→ TASK INPUTS

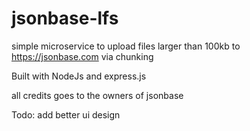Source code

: # jsonbase-lfs

simple microservice to upload files larger than 100kb to https://jsonbase.com via chunking

Built with NodeJs and express.js

all credits goes to the owners of jsonbase

Todo: add better ui design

→ WORK TO BE COMPLETED
Reproduce the material above character for character, omitting the picture.

→ EXERCISE OUTPUT
Source code

: # jsonbase-lfs

simple microservice to upload files larger than 100kb to https://jsonbase.com via chunking

Built with NodeJs and express.js

all credits goes to the owners of jsonbase

Todo: add better ui design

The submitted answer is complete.